As a sandwich generation man, I juggle competing priorities and events constantly. Usually, I am cognizant that this is actually a sign of good fortune. Sometimes it is easy to forget this, however. Then you forget for a couple of weeks in a row and start to long for a simpler existence. What if I could plan less? What if I could just work as long as I wanted and finally conquer my to-do lists? What if I could go away for the weekend with my wife and not have one eye on my cellphone?
There is a story in Judaism of a man who lives in a small house with his wife and many children. He is losing his mind with the noise and the crowded conditions. He consults his Rabbi to ask what he should do, and is told to invite his cow into the house. Not understanding why, he takes the advice anyway; such is the power of Rabbis in Jewish folklore. He does so, and now, of course, it is worse. Much worse (and don’t get him started on the smell). So then the Rabbi advises him to banish the cow. Suddenly, his previously unbearable cottage seems spacious, quiet, and more than enough home for everyone.

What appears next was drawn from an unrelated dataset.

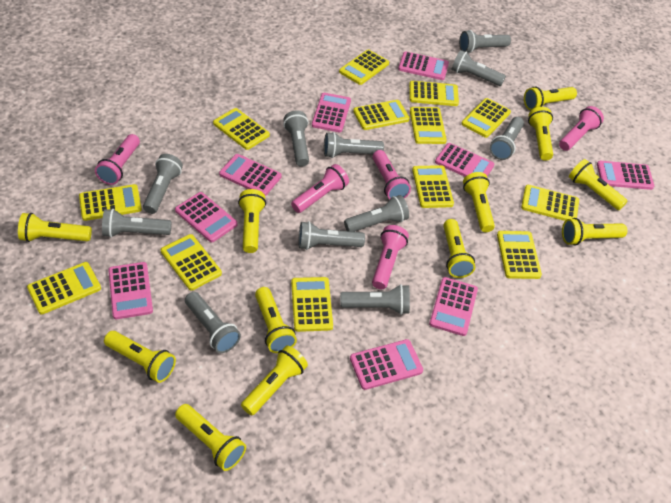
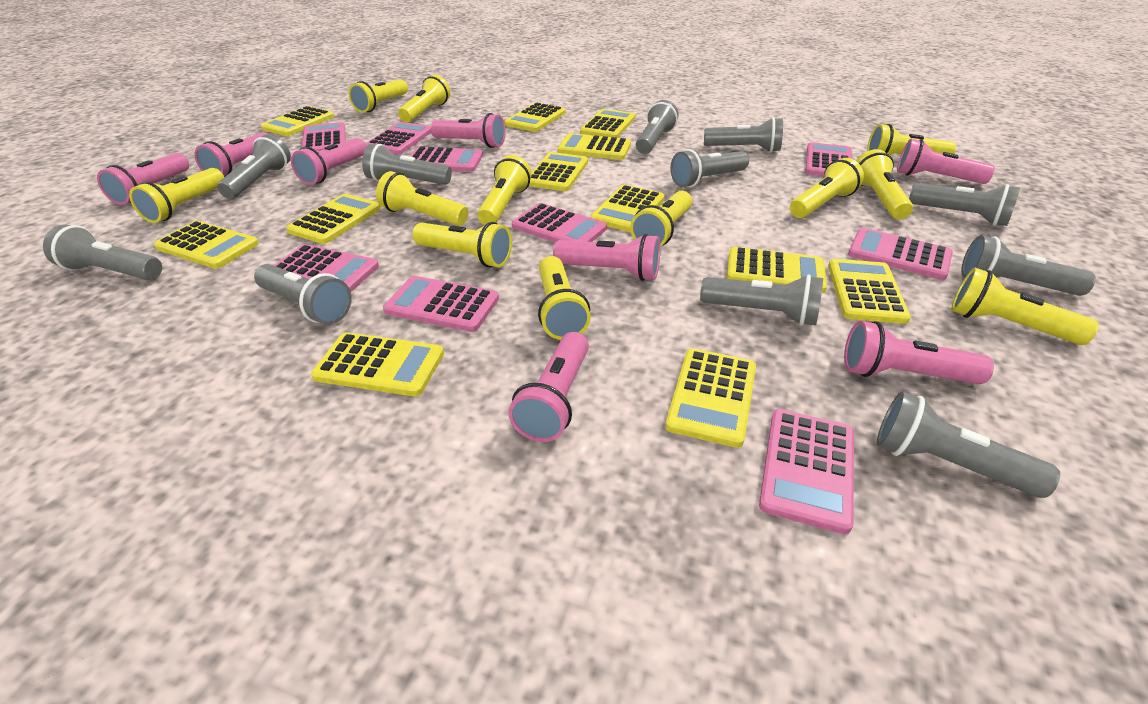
pink flashlight: [95,134,140,185] [291,164,349,213] [372,225,409,289] [373,150,411,199] [559,106,604,151] = 5 -> [97,153,189,205] [194,132,267,177] [291,138,366,185] [430,113,506,148] [508,332,589,442] [553,234,660,281] [844,321,994,384] [897,139,995,184] = 8
yellow calculator: [27,262,101,314] [79,184,142,221] [161,234,222,291] [213,108,270,150] [291,277,333,332] [339,49,389,85] [353,100,410,130] [409,81,459,106] [410,107,447,144] [412,165,454,208] [461,98,511,138] [497,231,542,279] [521,185,579,221] = 13 -> [154,221,259,269] [261,106,334,136] [286,194,381,244] [311,332,444,396] [505,103,566,132] [529,152,588,191] [558,133,631,160] [580,109,635,138] [590,185,665,232] [665,348,756,448] [727,247,827,293] [828,259,911,324] = 12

The emergency room is my cow.
Now that my father has emerged from his first Massachusetts hospital experience, I am looking forward to moving back into my cozy little cottage. We’ll resume our usual Thursday frozen pizza dinners. I’ll go back to being tech support on his iPad, and to reaching the light bulbs he can’t get to, and to expecting him late for everything. I’ll have my next Saturday morning spent in front of our weekly-meal-planning-whiteboard with Nova, figuring out how to squeeze in one more meal with her and our kids.
True, I didn’t really invite the cow into my home; it sort of barged in. But the same emotion applies: gratitude for the people I have inside the house and the hope I get to live here with them just a little while longer.